課題克服をするための、「情報」と「今の自分にできる仕事」を、自分から獲りに行こうとします。
それこそが、仕事に対するモチベーションになるのです。
ミニバスケに例えるなら、それこそがチーム貢献に対するモチベーションになるのです。
その他、いろんなやり方があるとは思いますが…ミニバスケにおいては、疑問を投げかけて…子供達に答えを見出させる。
大人は、子供達が自分達で見出せるまでどこまで我慢ができるか…それが大事だったりするようですね。
全てのことを手取り足取りではなく、頭と心を使わせることが必要であることは間違いなさそうです。
「子供にできて大人にできないことなのか?」
具体的な事例で述べてみましょう。
娘が、小学5年生のときの話です。
チーム事情で、上級生がとても少なく、小学4年生の時から、試合には出てました。
つまり、対戦相手のマッチアップ相手は、常に体格の大きい上級生。
もちろん、厳しい試合結果ばかりで、周りからは「まだまだ下級生チーム。なかなか勝てなくて当たり前。」…それが本人にはどうしても悔しい思いがありました。
一方、同じく下級生の立場であるチームメイトのシュート確率は、当然他チームに比べると低い。

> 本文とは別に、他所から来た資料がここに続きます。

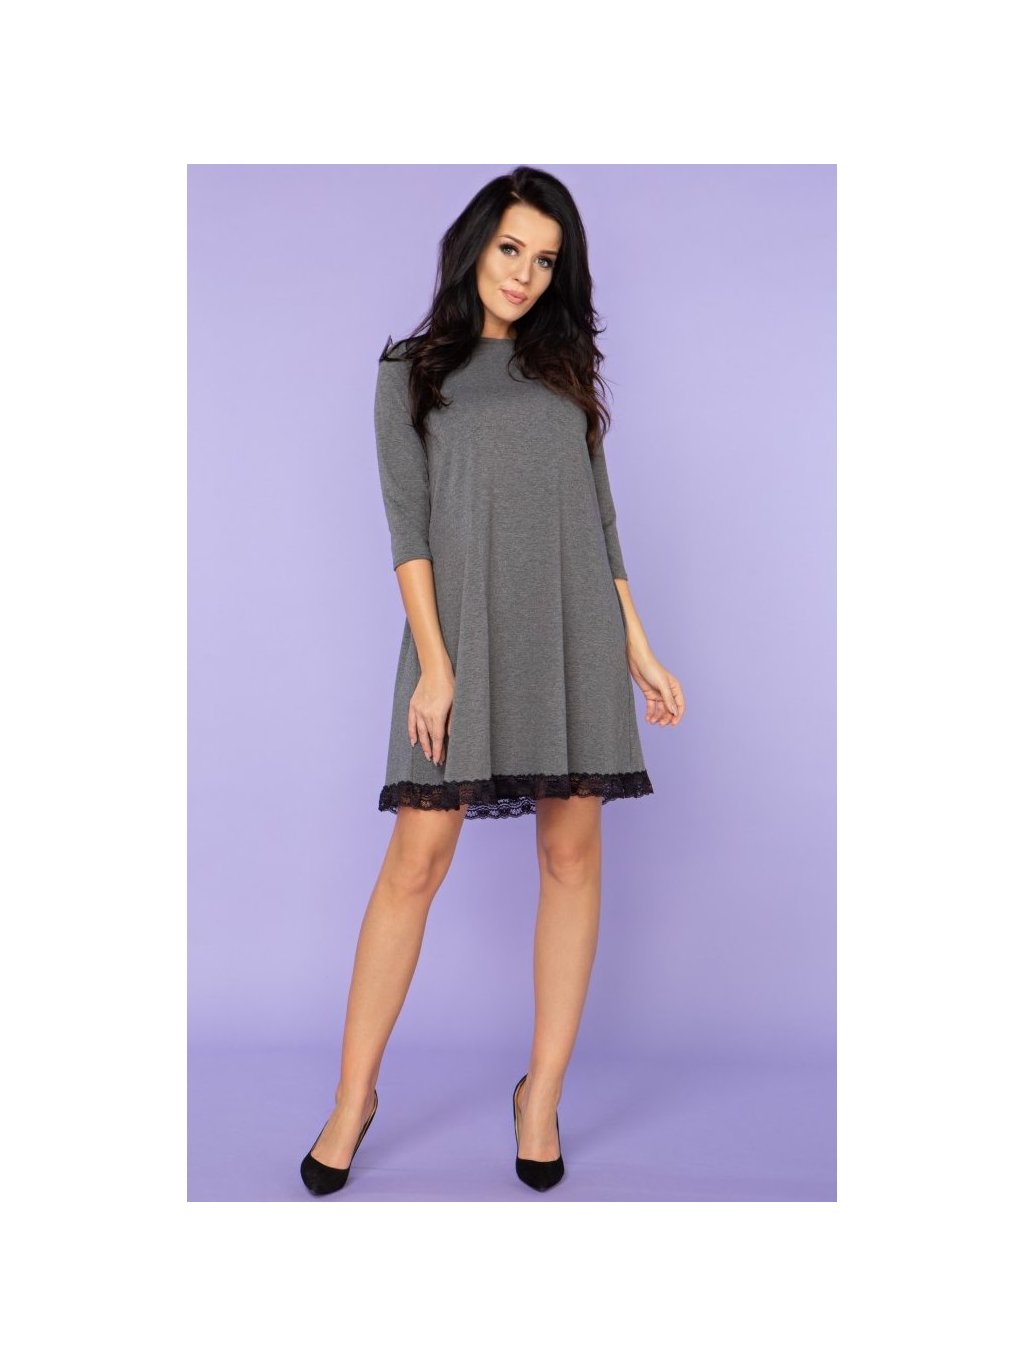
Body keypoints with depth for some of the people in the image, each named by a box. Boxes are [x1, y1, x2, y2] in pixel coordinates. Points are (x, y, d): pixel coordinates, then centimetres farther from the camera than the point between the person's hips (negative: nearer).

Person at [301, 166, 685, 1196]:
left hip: (573, 626, 3)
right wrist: (434, 661, -12)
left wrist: (637, 648, 9)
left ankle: (542, 1094, 12)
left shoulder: (565, 369, 18)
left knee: (572, 852, 0)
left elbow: (599, 517, 16)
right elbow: (407, 524, 0)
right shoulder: (412, 373, 10)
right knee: (417, 859, -7)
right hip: (465, 625, -3)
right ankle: (353, 1097, 7)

それなら「オフェンスリバウンドから、なんとかボールをもぎ獲って、もう一度シュートまで行きたい!」
他チームの上手い選手は、それができている。
あんな憧れるプレーができるにはどうしたらイイか…。
バスケ素人の親としては、コレくらいのことしか言えない。
「あういう試合でできている子というのは…おそらく、日頃の練習から何かの意識が違うんやろうね…。『練習でできていない子は、試合では絶対できない』って監督さんは言うてはるやんか…。」
その後も自問自答しながら、娘はある日、あることに気づきます。
「シュート練習の時でも、しっかり他の子のシュートを見て、声を出せ!!集中せいっ!」
この言葉…監督さんではなく、生活指導担当のおじ様からの檄でした。
娘はあることに気づきます。
チームでのジャンプシュートの瞬間、自分の順番が来るまで、他の人のシュートを見て「ナイシュー!」「一本!」と声だしをさせられている理由…。

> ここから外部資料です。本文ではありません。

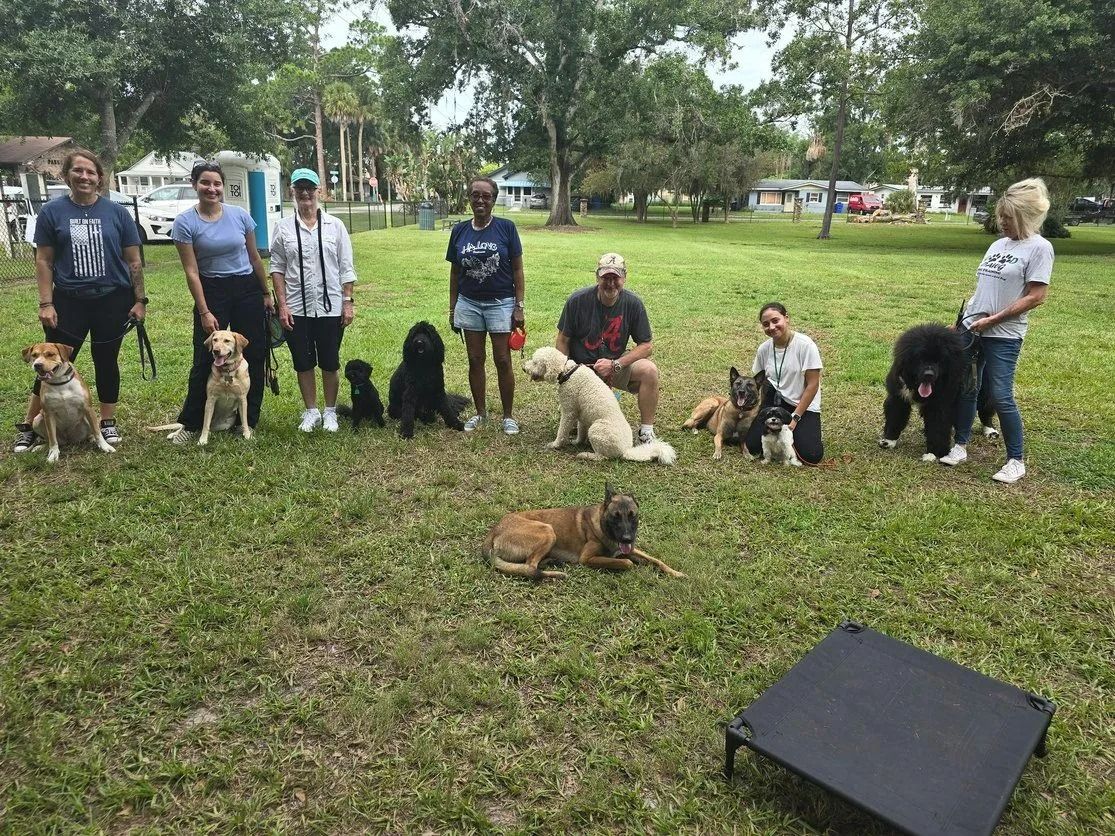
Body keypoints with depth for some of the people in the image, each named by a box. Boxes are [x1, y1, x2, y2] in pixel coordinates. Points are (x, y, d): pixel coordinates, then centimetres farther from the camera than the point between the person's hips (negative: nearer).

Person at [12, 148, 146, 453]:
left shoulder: (117, 213, 1)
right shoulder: (52, 211, 0)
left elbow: (133, 260, 4)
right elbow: (43, 261, 1)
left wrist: (139, 300, 0)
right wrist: (46, 303, -5)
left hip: (113, 301, 0)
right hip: (69, 301, 0)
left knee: (106, 362, 10)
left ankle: (108, 423, 24)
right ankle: (28, 428, 15)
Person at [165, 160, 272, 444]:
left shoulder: (240, 215, 0)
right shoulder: (185, 222, -7)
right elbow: (191, 271, -8)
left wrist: (266, 294, 11)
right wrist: (204, 312, -12)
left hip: (248, 290, 3)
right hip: (212, 292, -3)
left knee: (254, 355, 5)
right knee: (205, 359, -3)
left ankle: (248, 421, 18)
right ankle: (189, 423, 12)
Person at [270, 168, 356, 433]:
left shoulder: (335, 225, 1)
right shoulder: (283, 228, 2)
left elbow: (346, 268, 2)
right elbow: (277, 269, 3)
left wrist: (348, 302, -3)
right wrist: (282, 305, -4)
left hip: (330, 307, -1)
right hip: (296, 309, 1)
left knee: (330, 363, 7)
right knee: (303, 363, 9)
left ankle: (330, 411, 23)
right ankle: (311, 411, 25)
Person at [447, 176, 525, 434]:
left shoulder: (506, 228, -6)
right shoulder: (459, 231, 3)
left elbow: (517, 269, -4)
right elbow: (454, 272, 9)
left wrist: (519, 307, -8)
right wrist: (452, 309, 9)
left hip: (501, 303, -3)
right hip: (469, 304, 3)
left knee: (502, 360, 1)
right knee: (475, 360, 9)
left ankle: (508, 415, 15)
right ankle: (480, 413, 24)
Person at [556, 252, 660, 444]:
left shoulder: (632, 304, -10)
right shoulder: (578, 301, -13)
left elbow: (647, 345, -8)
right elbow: (562, 341, -4)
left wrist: (614, 365, -20)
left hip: (615, 364, 1)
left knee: (649, 370, -28)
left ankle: (646, 431, -12)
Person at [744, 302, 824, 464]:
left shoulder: (805, 345, -16)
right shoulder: (764, 349, -2)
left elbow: (813, 384, -14)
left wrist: (795, 417, -15)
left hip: (804, 406, -3)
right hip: (775, 402, 3)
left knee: (811, 455, -19)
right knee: (753, 446, -15)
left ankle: (793, 432, 14)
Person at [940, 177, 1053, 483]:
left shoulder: (1038, 248, -8)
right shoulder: (998, 244, 12)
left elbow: (1035, 297, -14)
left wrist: (993, 320, -15)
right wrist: (963, 319, 13)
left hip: (1003, 336, -7)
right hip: (970, 329, 7)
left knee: (1001, 397, -6)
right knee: (966, 389, 11)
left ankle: (1016, 460, 8)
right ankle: (960, 445, 23)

なぜ、他の子のシュートも見て、集中しろというのか…。
ココに着目したのが、娘が小5の夏でした。
シュートが放たれた瞬間のボールの軌道は、リングに届かないのか通り越すのか…
シュートが放たれた瞬間のボールの軌道が、ズレているのは右なのか左なのか…
自分のシュートの順番が来るまで、それを観察するために、それを見極めるために、集中させられている。
「声出しをする」というのは…自分の順番が来るまでも、ずっとコートに集中すべき…。
コートの中には、自分を上達させる要素がたくさん埋まっているんやと…。
つまり、それは、「ボールの落下地点を予測できるようになるのための声出し」として、コートのどの位置からでも飛び込めるイメージトレーニングをするようになったらしいです。
それを続けていたら、小5の終わり頃には、かなりの数のオフェンスリバウンドが増えました。
しかも、そこからのバスケットカウントが、仲間が一番盛り上がることに味をしめたようです。
さらに…その掘り下げる力は、結果的にどこにつながったか…。
人がシュートを撃つ様子を、自分の順番が廻ってくるまで、ずっと観察し続けたことで、小学校卒業時期には、ファールにならないようなシュートチェックの数が格段と増えました。
それで僅差の試合を勝ったケースがいくつも出てきます。
もともと娘は、人よりも足は遅く、身体能力も低くて、とにかく不器用。
それを冷静に受け止めていた本人の自覚もあり、「それでも私は憧れの選手を抜かしたい」という想いから、彼女にあったのは、掘り下げる力から生まれる「工夫」だったのだと思います。
このような事例があったわけです。
「人を育てるのではなく、人が育つ環境づくりへの意識」
でも、これはあくまでも事例に過ぎません。
ここから難しいのが…娘が気づいた工夫は、当然チームメイトには教えたりしていたようです。僕も他の子にも伝えたこともあります。
しかし…人から教えられてやる子と、自分で気付いてやる子では、継続性が違うようです。
また、その先の自分の楽しみの見出し方も違うようです。
だからこそ、「なぜこういう練習をしてるんだろう?」「今の自分に足りないものとこの練習はどのようにつながるんだろう?」ということの「対話」くらいは、大人と子供の間であっても良い気がするのです。
保護者としても、おそらくご指導者としても、「気付かせる環境作り」が一番難しいんですが…子供達が気付いてくれた時は、震えるほど嬉しいものがありますよね。
今後この国が心豊かな社会になっていくためには、今ミニバスケをしている子供達のピュアな心がとても必要だと真剣に考えています。
そしてそれはまた、会社組織などの新人育成でも同じことが言えると思うのです。
弊社が、人材育成の仕事依頼があるとき、実際に若手社員の方々には、「仕事の本質」「上司からの指示」について掘り下げる大切さを、先に書いたミニバスケの「他の人のシュート軌道を観る」という事例を用いてレクチャーすることもあります。
例えが子供の話だけに、それは新生社会人だけでなく、時には管理職の方々の心にも響きやすいようです。
ぜひ、日頃の何気ない仕事職場から、「自分を磨けるようになるための情報」と「チーム貢献するために自分にできる仕事」というのは、指示を待つのではなく、自分から探して動くというクセをつけて欲しいと切に願います。
社会人にも、ミニバスケの子供達へのメッセージと同じことが言えます。